**What to do**
Identify and copy all lines of the material where the string "console" is found.

**Extracted records**

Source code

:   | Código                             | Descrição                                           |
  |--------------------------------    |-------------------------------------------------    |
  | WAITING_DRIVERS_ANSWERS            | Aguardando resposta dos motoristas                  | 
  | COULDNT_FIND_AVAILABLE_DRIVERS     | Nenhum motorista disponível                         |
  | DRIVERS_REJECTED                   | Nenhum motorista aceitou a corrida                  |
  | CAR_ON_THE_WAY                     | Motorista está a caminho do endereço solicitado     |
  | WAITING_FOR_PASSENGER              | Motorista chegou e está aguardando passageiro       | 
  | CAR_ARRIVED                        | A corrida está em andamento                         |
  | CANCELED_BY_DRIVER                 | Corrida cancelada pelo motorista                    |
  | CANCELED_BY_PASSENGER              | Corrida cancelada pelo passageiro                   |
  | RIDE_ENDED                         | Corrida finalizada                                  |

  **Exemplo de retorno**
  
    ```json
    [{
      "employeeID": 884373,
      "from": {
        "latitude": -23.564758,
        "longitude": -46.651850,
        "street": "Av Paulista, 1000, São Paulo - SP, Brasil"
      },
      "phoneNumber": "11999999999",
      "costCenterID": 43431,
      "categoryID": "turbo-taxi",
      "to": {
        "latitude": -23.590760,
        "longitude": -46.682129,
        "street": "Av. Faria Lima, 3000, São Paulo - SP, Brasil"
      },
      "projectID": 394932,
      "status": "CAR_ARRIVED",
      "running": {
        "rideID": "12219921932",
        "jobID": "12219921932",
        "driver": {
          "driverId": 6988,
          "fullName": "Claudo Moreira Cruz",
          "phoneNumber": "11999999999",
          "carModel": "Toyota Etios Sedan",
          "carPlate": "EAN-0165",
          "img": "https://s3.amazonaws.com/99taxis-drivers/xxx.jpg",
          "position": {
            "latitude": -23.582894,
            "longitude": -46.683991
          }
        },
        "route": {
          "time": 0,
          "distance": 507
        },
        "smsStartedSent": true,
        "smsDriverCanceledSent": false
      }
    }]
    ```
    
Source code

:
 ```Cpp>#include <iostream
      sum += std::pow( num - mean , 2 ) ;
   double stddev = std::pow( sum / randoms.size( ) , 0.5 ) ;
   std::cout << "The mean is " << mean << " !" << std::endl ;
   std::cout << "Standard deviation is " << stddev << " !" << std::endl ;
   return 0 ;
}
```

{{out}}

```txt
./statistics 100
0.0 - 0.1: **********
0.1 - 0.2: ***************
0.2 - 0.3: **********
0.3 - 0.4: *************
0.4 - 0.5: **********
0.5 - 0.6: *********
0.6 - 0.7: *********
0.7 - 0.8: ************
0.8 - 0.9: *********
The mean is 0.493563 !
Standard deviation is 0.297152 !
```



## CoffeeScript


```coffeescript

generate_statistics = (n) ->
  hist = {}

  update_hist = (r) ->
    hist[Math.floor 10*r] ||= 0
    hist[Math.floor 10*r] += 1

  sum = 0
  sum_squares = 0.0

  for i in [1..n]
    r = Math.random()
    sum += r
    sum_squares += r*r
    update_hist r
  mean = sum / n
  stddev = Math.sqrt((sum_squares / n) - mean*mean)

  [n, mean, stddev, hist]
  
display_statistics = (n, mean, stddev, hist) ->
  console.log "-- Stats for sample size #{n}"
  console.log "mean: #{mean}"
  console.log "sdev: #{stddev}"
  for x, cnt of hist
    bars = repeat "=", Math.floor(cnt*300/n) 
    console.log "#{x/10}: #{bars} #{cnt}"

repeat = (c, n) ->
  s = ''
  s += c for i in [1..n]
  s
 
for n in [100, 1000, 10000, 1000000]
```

**Problem solution**
  console.log "-- Stats for sample size #{n}"
  console.log "mean: #{mean}"
  console.log "sdev: #{stddev}"
    console.log "#{x/10}: #{bars} #{cnt}"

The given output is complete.